There are various methodologies and techniques for analyzing data collected via measurements and observations. Among them, this course focuses on the analysis of time series. Mathematical theory and technique are covered through the lectures, and practical data analyses are executed through computer programming.
Students will acquire the knowledge and skills on the discrete Fourier transform method for characterizing temporal variation in the data, and on various techniques to reduce or eliminate noise superimposed on the data.
By the end of this course, students will be able to:
1) Program a simple data analysis code in MATLAB.
2) Determine an appropriate interval for the sampling of continuously-changing physical quantities.
3) Derive correlation and frequency spectrum of time series data.
4) Extract the meaningful part of the data by removing the noise.
random process, discrete Fourier transform, sampling theorem, Wiener-Khintchin theorem, spectrogram, noise, moving average, filter, singular value decomposition, singular spectrum analysis
|Intercultural skills||Communication skills||Specialist skills||Critical thinking skills||Practical and/or problem-solving skills|
Theory is taught in the class and exercises are occasionally given. Students may be asked to explain the assumptions made in the preparation.
Practices on MATLAB programming are conducted in the computer room of IDE Lounge.

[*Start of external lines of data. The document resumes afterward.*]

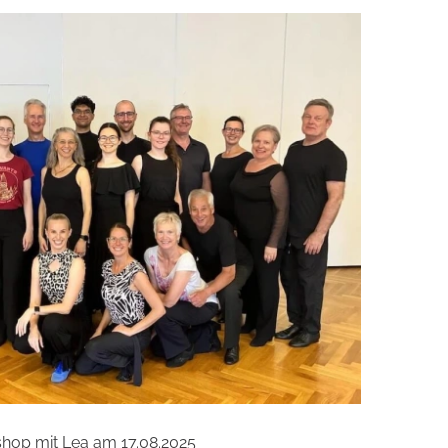
hop mit Lea am 17.08.2025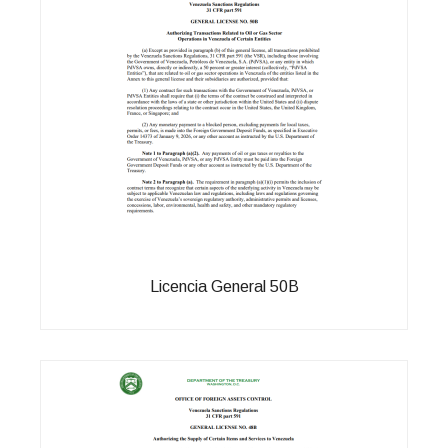
Licencia General 50B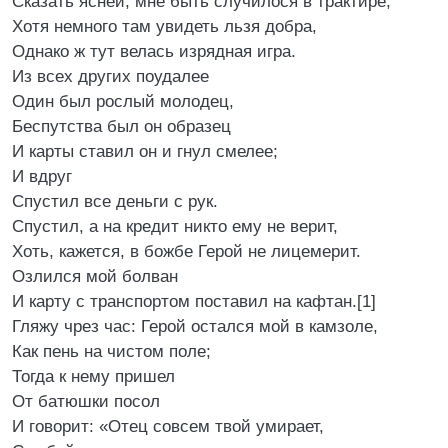
Сказать ясней, мне быть случилося в трактире;
Хотя немного там увидеть льзя добра,
Однако ж тут велась изрядная игра.
Из всех других поудалее
Один был рослый молодец,
Беспутства был он образец
И карты ставил он и гнул смелее;
И вдруг
Спустил все деньги с рук.
Спустил, а на кредит никто ему не верит,
Хоть, кажется, в божбе Герой не лицемерит.
Озлился мой болван
И карту с транспортом поставил на кафтан.[1]
Гляжу чрез час: Герой остался мой в камзоле,
Как пень на чистом поле;
Тогда к нему пришел
От батюшки посол
И говорит: «Отец совсем твой умирает,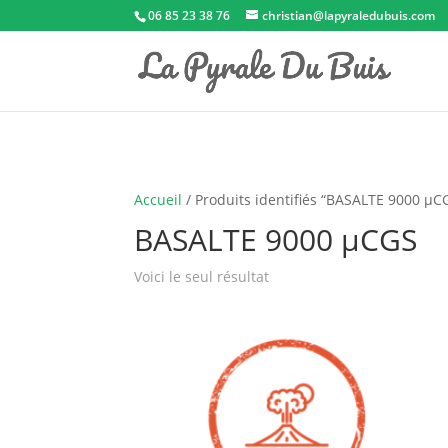
06 85 23 38 76
christian@lapyraledubuis.com
Accueil
/ Produits identifiés “BASALTE 9000 μC
BASALTE 9000 μCGS
Voici le seul résultat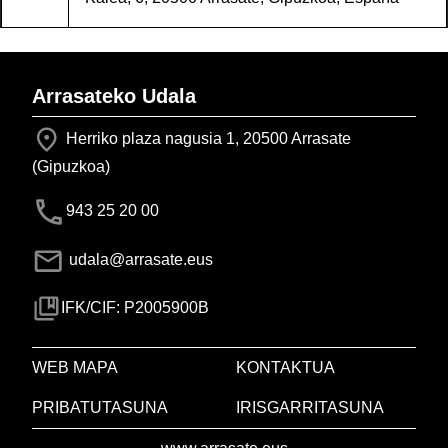
Arrasateko Udala
Herriko plaza nagusia 1, 20500 Arrasate
(Gipuzkoa)
943 25 20 00
udala@arrasate.eus
IFK/CIF: P2005900B
WEB MAPA
KONTAKTUA
PRIBATUTASUNA
IRISGARRITASUNA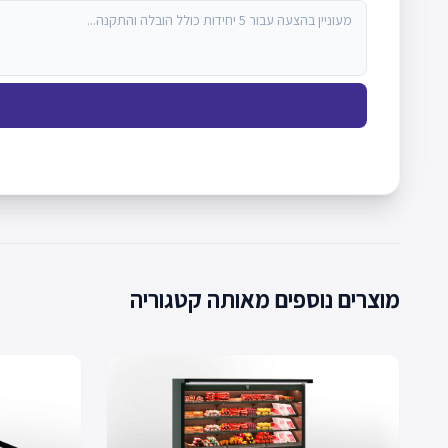
מוצרים נוספים מאותה קטגוריה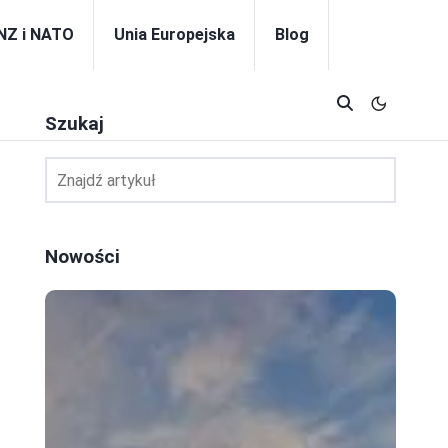
NZ i NATO
Unia Europejska
Blog
Szukaj
Nowości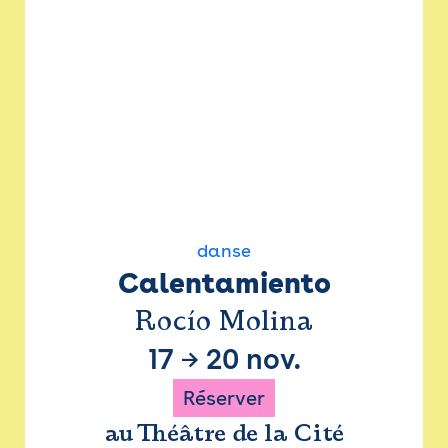
danse
Calentamiento
Rocío Molina
17
→
20 nov.
Réserver
au Théâtre de la Cité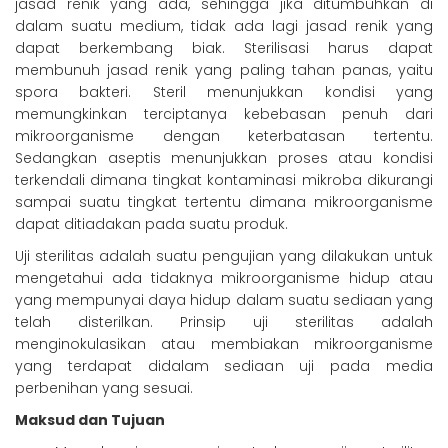
jasad renik yang ada, sehingga jika ditumbuhkan di
dalam suatu medium, tidak ada lagi jasad renik yang
dapat berkembang biak. Sterilisasi harus dapat
membunuh jasad renik yang paling tahan panas, yaitu
spora bakteri. Steril menunjukkan kondisi yang
memungkinkan terciptanya kebebasan penuh dari
mikroorganisme dengan keterbatasan tertentu.
Sedangkan aseptis menunjukkan proses atau kondisi
terkendali dimana tingkat kontaminasi mikroba dikurangi
sampai suatu tingkat tertentu dimana mikroorganisme
dapat ditiadakan pada suatu produk.
Uji sterilitas adalah suatu pengujian yang dilakukan untuk
mengetahui ada tidaknya mikroorganisme hidup atau
yang mempunyai daya hidup dalam suatu sediaan yang
telah disterilkan. Prinsip uji sterilitas adalah
menginokulasikan atau membiakan mikroorganisme
yang terdapat didalam sediaan uji pada media
perbenihan yang sesuai.
Maksud dan Tujuan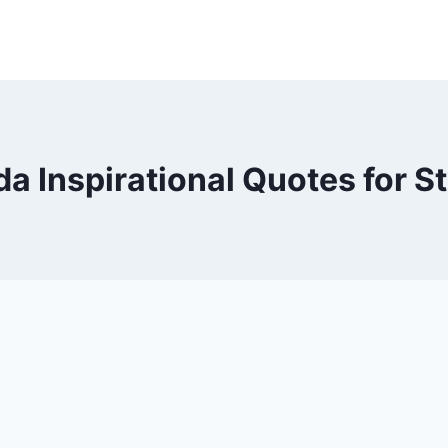
a Inspirational Quotes for S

Lecture and practice are provided in turns.
|Course schedule||Required learning|
|Class 1||Orientation. Signals (1): sampling theorem, Fourier transform||Find signals within daily life|
|Class 2||Signals (2): random process, autocorrelation, ergodicity, Wiener-Khinchin theorem|
|Class 3||Practice (1): MATLAB||Matrix programming in MATLAB|
|Class 4||Frequency analysis (1): discrete Fourier transform|
|Class 5||Practice (2): discrete Fourier transform||Sampling and discrete Fourier transform of sinusoidal wave|
|Class 6||Frequency analysis (2): uncertainty principle, window function, short time Fourier transform|
|Class 7||Practice (3): short time Fourier transform||Spectrogram of chirp signal|
|Class 8||Noise elimination (1): white noise, moving average|
|Class 9||Practice (4): moving average||Moving average of white noise|
|Class 10||Noise elimination (2): filter|
|Class 11||Practice (5): filter||Noise elimination by filtering|
|Class 12||Signal separation (1): singular value decomposition theorem, singular value decomposition of data|
|Class 13||Signal separation (2): singular spectrum analysis|
|Class 14||Practice (6): singular spectrum analysis||Signal separation and noise elimination by singular spectrum analysis|
|Class 15||Wrap up. Final report assignment.||Processing of voice data|
Masao MASUGI, Signal Analysis, Morikita Pub., 2013 (in Japanese).
Materials for practices are distributed via OCW-i.
Knowledge and applied skill of signals, frequency analysis, noise elimination, signal separation and MATLAB programming will be assessed.
Reports for practice sssions 30%, final report 35%, and final exam 35%.
Students are assumed to have successfully completed Engineering Mathematics A/C, and Theory of Information Processing. Students are also recommended to take Engineering Measurement.
Only students in the Department of International Development Engineering can take this course.